Photography by:
  • Laven Naidoo

River plastic waste and wetland assessment using airborne radar data

A Council for Scientific and Industrial Research (CSIR)-led campaign is flying high spatial resolution radar and hyperspectral imagery over parts of the Gauteng City-Region (GCR). This is a collaborative project between the CSIR, the University of Pretoria and commercial stakeholders. Multiple collaborative projects have spawned from this campaign and the Gauteng City-Region Observatory team will be involved in two of them:

1) Hennops river plastic island mapping using high resolution multi-frequency (C- and L-band) SAR imagery;

2) Soil moisture estimation and teal carbon estimation using multi-frequency SAR in the Colbyn Wetland Nature Reserve (CWNR) in the City of Tshwane.

Both projects have strong Sustainable Development Goals (SDG) links within the urban GCR boundary. On the one hand, the plastic island topic addresses, in particular, SDG goal 6 on “Clean Water and Sanitation” and goal 12 on “Sustainable Consumption and Production” and can play a big role in plastic waste monitoring and tracing. Most of the literature focuses on marine plastic waste detection mainly using optical Near-Infrared and Shortwave Infrared satellite sensor bands and associated indices (e.g. Plastics Index), however no studies are available within the urban river network where tributaries are small in width and are also obscured by overarching tree lines. The sub-metre spatial resolution of the airborne SAR sensor as well as the ability to penetrate the tree lines makes this study attainable.

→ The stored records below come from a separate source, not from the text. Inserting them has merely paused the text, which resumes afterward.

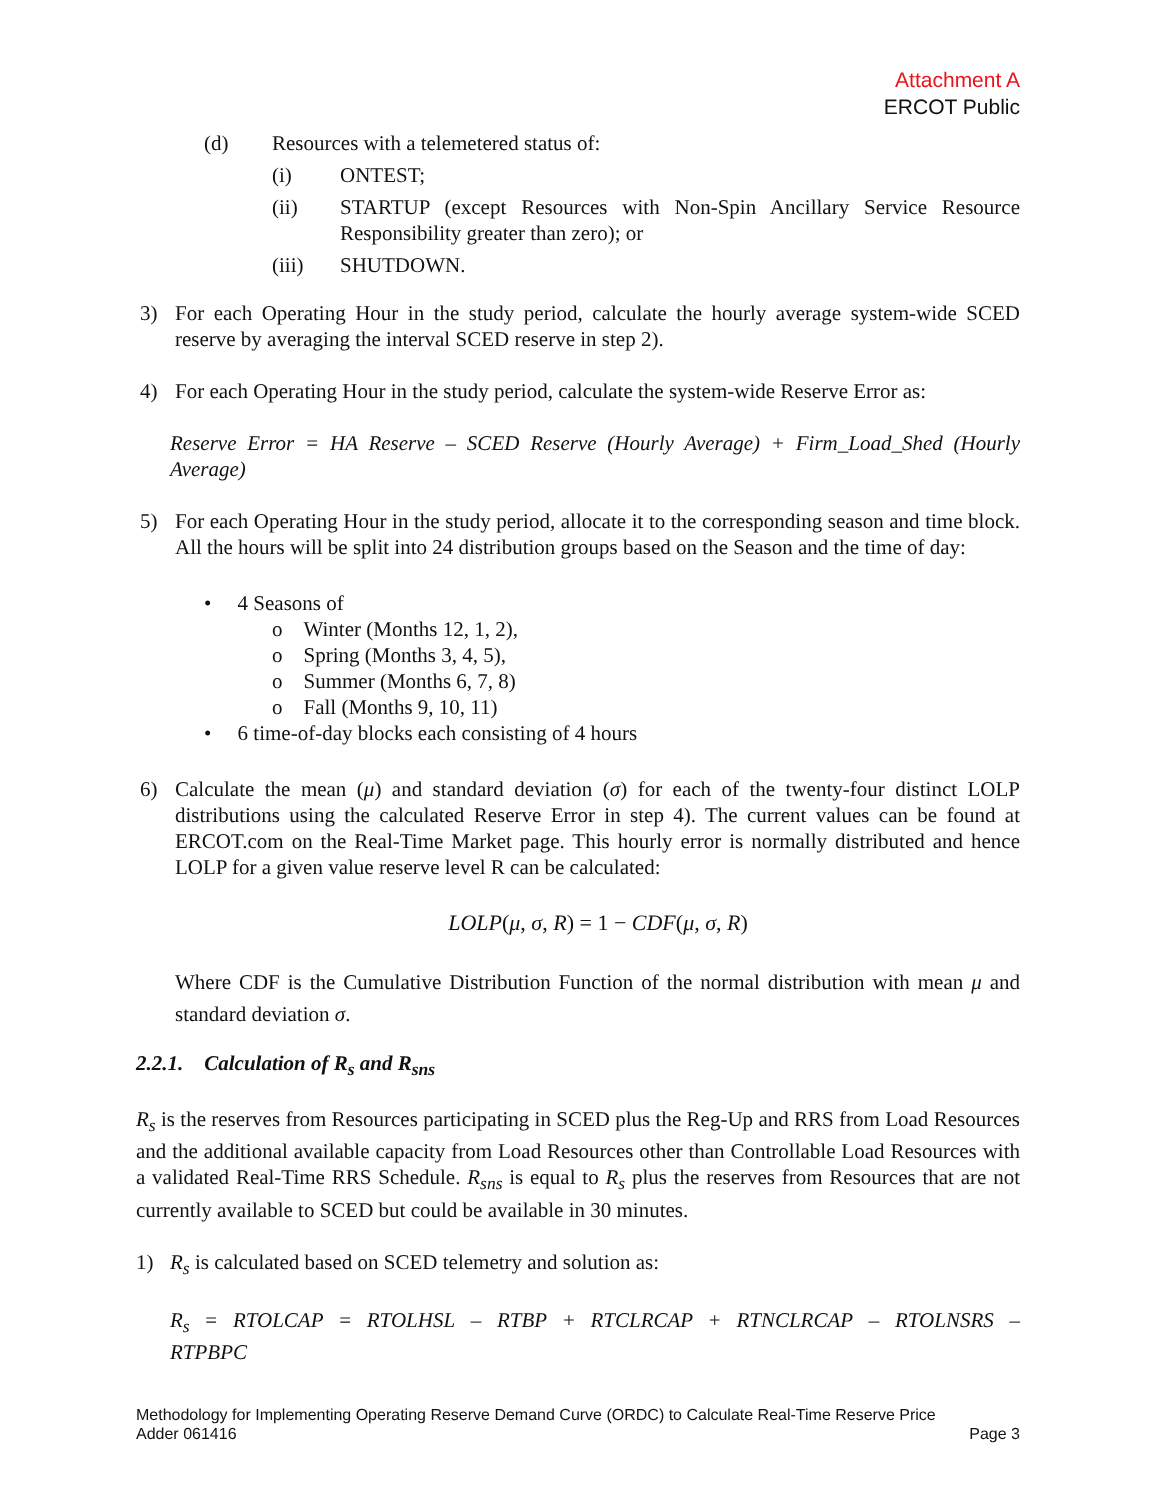Attachment A
ERCOT Public
(d) Resources with a telemetered status of:
(i) ONTEST;
(ii) STARTUP (except Resources with Non-Spin Ancillary Service Resource Responsibility greater than zero); or
(iii) SHUTDOWN.
3) For each Operating Hour in the study period, calculate the hourly average system-wide SCED reserve by averaging the interval SCED reserve in step 2).
4) For each Operating Hour in the study period, calculate the system-wide Reserve Error as:
Reserve Error = HA Reserve – SCED Reserve (Hourly Average) + Firm_Load_Shed (Hourly Average)
5) For each Operating Hour in the study period, allocate it to the corresponding season and time block. All the hours will be split into 24 distribution groups based on the Season and the time of day:
• 4 Seasons of
o Winter (Months 12, 1, 2),
o Spring (Months 3, 4, 5),
o Summer (Months 6, 7, 8)
o Fall (Months 9, 10, 11)
• 6 time-of-day blocks each consisting of 4 hours
6) Calculate the mean (μ) and standard deviation (σ) for each of the twenty-four distinct LOLP distributions using the calculated Reserve Error in step 4). The current values can be found at ERCOT.com on the Real-Time Market page. This hourly error is normally distributed and hence LOLP for a given value reserve level R can be calculated:
LOLP(μ, σ, R) = 1 − CDF(μ, σ, R)
Where CDF is the Cumulative Distribution Function of the normal distribution with mean μ and standard deviation σ.
2.2.1. Calculation of R<sub>s</sub> and R<sub>sns</sub>
R<sub>s</sub> is the reserves from Resources participating in SCED plus the Reg-Up and RRS from Load Resources and the additional available capacity from Load Resources other than Controllable Load Resources with a validated Real-Time RRS Schedule. R<sub>sns</sub> is equal to R<sub>s</sub> plus the reserves from Resources that are not currently available to SCED but could be available in 30 minutes.
1) R<sub>s</sub> is calculated based on SCED telemetry and solution as:
R<sub>s</sub> = RTOLCAP = RTOLHSL – RTBP + RTCLRCAP + RTNCLRCAP – RTOLNSRS – RTPBPC
Methodology for Implementing Operating Reserve Demand Curve (ORDC) to Calculate Real-Time Reserve Price
Adder 061416 Page 3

On the other hand, the soil moisture and teal carbon (including green carbon) estimation in CWNR specifically address SDG goal 6 (target 6.6: Protect and restore water-related ecosystems) and South Africa’s National Wetland Monitoring Programme. Additionally, teal and green carbon estimation contributes to SDG goal 13 which focuses on combatting climate change and mitigating its impacts. The long-term importance of this work is to build a rich layer of detailed estimates at the airborne scale which can be eventually ‘upscaled’ to freely available satellite level (e.g. Sentinel-1 and ALOS PALSAR 2 sensors).

Field work was conducted for both study areas during the airborne campaign time frame. The campaign mostly acquired three images per month for months January to May 2022 over a variety of land use types (e.g. farming to urban to aquatic wetlands and rivers to mining and defence). The initial project duration is expected to be two years, with an additional three years (starting in 2023) for the two PhD students who will be recruited to achieve some of the goals set out for this project.

Planned outputs of the project include:

  1. At least one collaborative scientific paper – “Estimation of the volume of plastic waste within the 'great poly-island' of the Hennops River, Gauteng, using airborne C- and L-band SAR datasets”
  2. Registration of two PhD students in 2023
  3. Photo Essays on the sampling methodology for the different scientific aims – “Sampling methodology for teal carbon and soil moisture estimation” and “Sampling methodology for estimating poly-island plastic waste volume”
  4. Map of the Month from preliminary results and/or from publications

Updates

Field data collection as well as airborne SAR image acquisitions, at both the Hennops and Colbyn sites, have been completed.

1X PhD student to register in January 2024.